Prolonged mechanical ventilation is associated with muscle weakness, pharyngeal dysfunction, and symptomatic aspiration. The authors hypothesized that muscle strength measurements can be used to predict pharyngeal dysfunction (endoscopic evaluation–primary hypothesis), as well as symptomatic aspiration occurring during a 3-month follow-up period.

Methods:

Thirty long-term ventilated patients admitted in two intensive care units at Massachusetts General Hospital were included. The authors conducted a fiberoptic endoscopic evaluation of swallowing and measured muscle strength using medical research council score within 24 h of each fiberoptic endoscopic evaluation of swallowing. A medical research council score less than 48 was considered clinically meaningful muscle weakness. A retrospective chart review was conducted to identify symptomatic aspiration events.

Results:

Muscle weakness predicted pharyngeal dysfunction, defined as either valleculae and pyriform sinus residue scale of more than 1, or penetration aspiration scale of more than 1. Area under the curve of the receiver-operating curves for muscle strength (medical research council score) to predict pharyngeal, valleculae, and pyriform sinus residue scale of more than 1, penetration aspiration scale of more than 1, and symptomatic aspiration were 0.77 (95% CI, 0.63–0.97; P = 0.012), 0.79 (95% CI, 0.56–1; P = 0.02), and 0.74 (95% CI, 0.56–0.93; P = 0.02), respectively.
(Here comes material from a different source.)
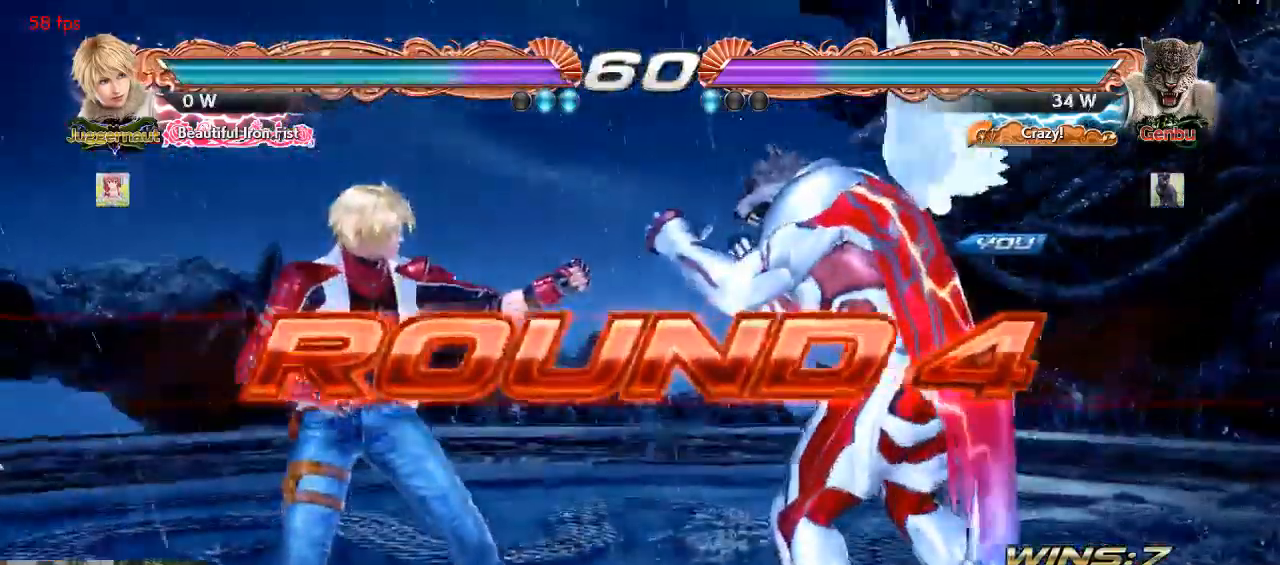
{"buttons": ["SQUARE"], "left_stick": "center", "events": [[33, "SQUARE", "up"], [100, "TRIANGLE", "up"], [200, "CIRCLE", "down"], [333, "CIRCLE", "up"], [500, "SQUARE", "down"]]}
Seventy percent of patients with muscle weakness showed symptomatic aspiration events. Muscle weakness was associated with an almost 10-fold increase in the symptomatic aspiration risk (odds ratio = 9.8; 95% CI, 1.6–60; P = 0.009).

Conclusion:

In critically ill patients, muscle weakness is an independent predictor of pharyngeal dysfunction and symptomatic aspiration. Manual muscle strength testing may help identify patients at risk of symptomatic aspiration.